Resulta inaceptable que estas figuras hayan hecho acusaciones reiteradas e injustificadas en un intento por lograr una cobertura política.
Tras el estallido del brote de COVID-19, China ha estado proporcionando actualizaciones oportunas a la Organización Mundial de la Salud (OMS), así como a países y regiones, incluido Estados Unidos.
China compartió con ellos la secuencia genética del virus, respondió a sus preocupaciones y fortaleció la cooperación internacional.
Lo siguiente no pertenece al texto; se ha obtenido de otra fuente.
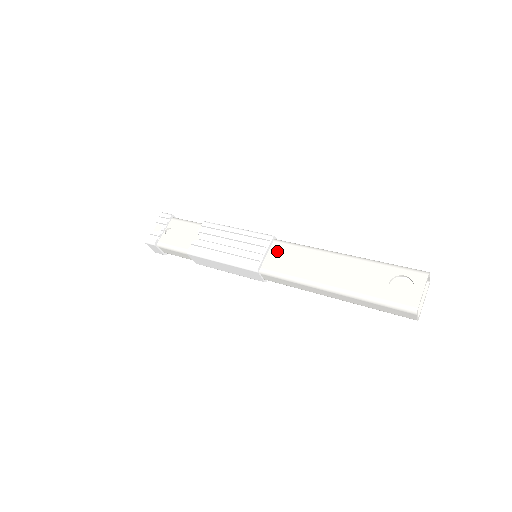
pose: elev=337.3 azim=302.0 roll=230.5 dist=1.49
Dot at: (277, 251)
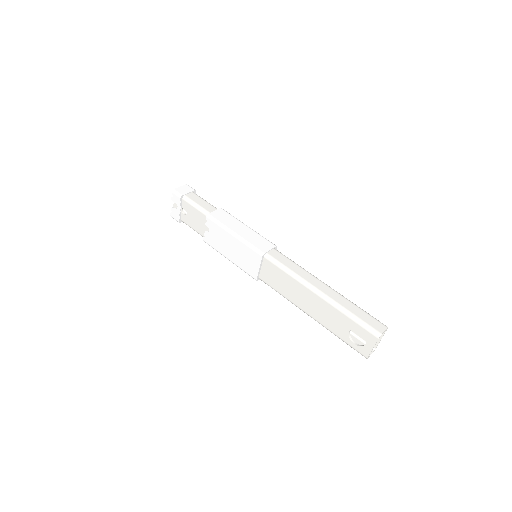
Dot at: (268, 268)
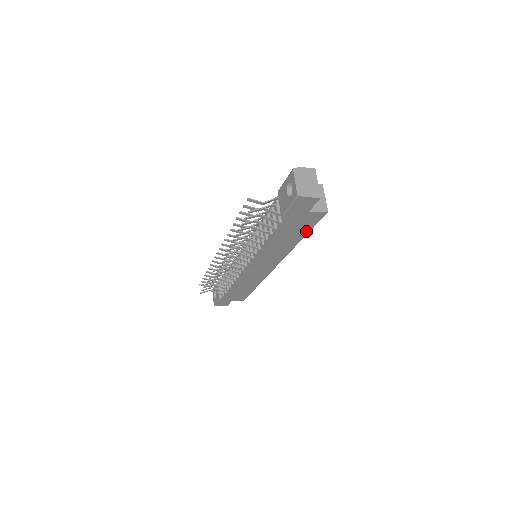
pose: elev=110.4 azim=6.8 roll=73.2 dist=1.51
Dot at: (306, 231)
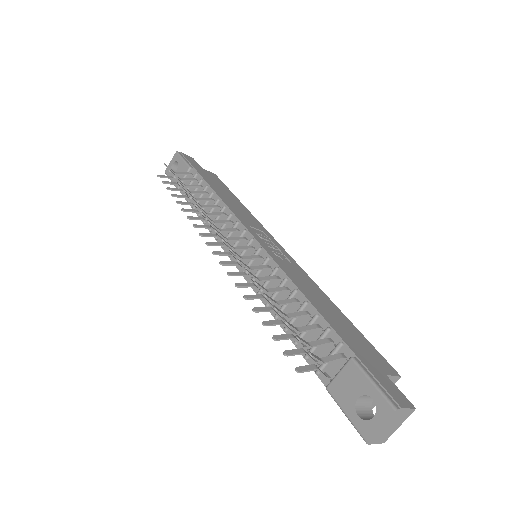
Dot at: occluded
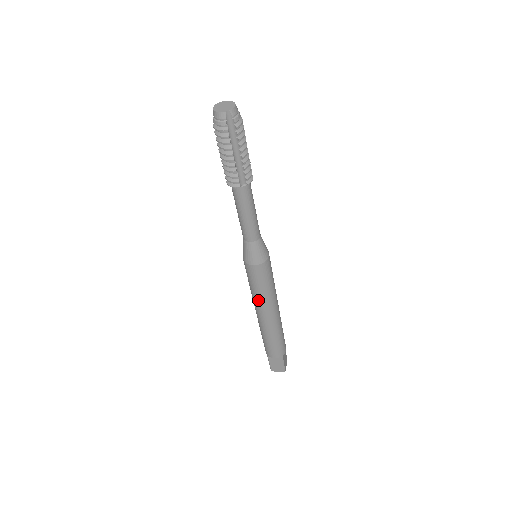
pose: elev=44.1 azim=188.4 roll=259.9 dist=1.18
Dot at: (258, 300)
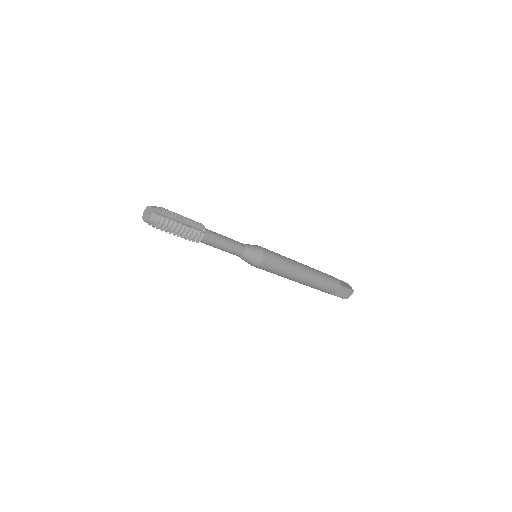
Dot at: occluded
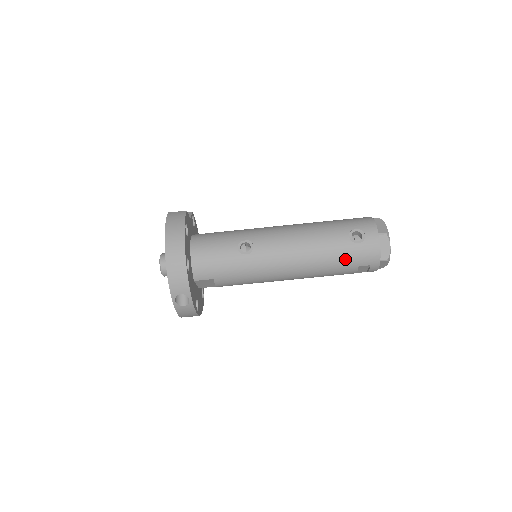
De hecho, la parte estadounidense fue rápida en su reacción inicial, pero desafortunadamente no de manera racional ni responsable.
Estados Unidos fue el primero en evacuar al personal de su consulado en Wuhan, la ciudad más afectada en China, y el primero en sugerir la retirada parcial de los trabajadores de su embajada.
El secretario de Comercio de Estados Unidos, Wilbur Ross, afirmó que el brote en China podría ayudar a acelerar el ritmo de regreso a Estados Unidos de los empleos y las fábricas. Mientras, el secretario de Estado, Mike Pompeo, estaba ocupado difamando sobre el sistema político y las acciones de China.
¿Durante esa etapa inicial, cuánto tiempo pasaron los políticos de la Casa Blanca pensando en cómo mejorar la preparación doméstica para proteger la salud y la seguridad de las personas?
Perdieron tiempo en nada. Según el recuento de Casos Globales del Coronavirus COVID-19 del Centro de Ciencia e Ingeniería de Sistemas de la Universidad John Hopkins, Estados Unidos superó los 9.000 casos hasta el 17 de marzo.
Las palabras y acciones irresponsables y de sangre fría de algunos políticos federales contrastan drásticamente con muchos estados y ciudades norteamericanos que han expresado su simpatía y apoyo a las provincias y ciudades chinas.
Las empresas, instituciones y personas estadounidenses también han donado dinero y suministros a China. Ahora las empresas chinas y la sociedad civil están apoyando la respuesta del pueblo estadounidense.
Los políticos estadounidenses deben ser conscientes de que distraer al mundo de las deficiencias de su respuesta no conducirá a nada más que a la división, a nivel nacional e internacional, lo cual dañará la credibilidad de su propio gobierno y debilitará su país.
El único camino correcto para el lado estadounidense es concentrarse en su propia superación, manejar sus problemas internos y proporcionar evidencia convincente de que la propagación del virus puede controlarse según lo prometido.
La ventana de oportunidad aún está abierta, pero el virus no permitirá que estos políticos sigan con su juego de transferencia de responsabilidades.
Sin embargo, China continuará trabajando con la comunidad internacional, incluido Estados Unidos, para fortalecer la comunicación y la cooperación, así como para abordar conjuntamente los desafíos para salvaguardar la salud pública mundial.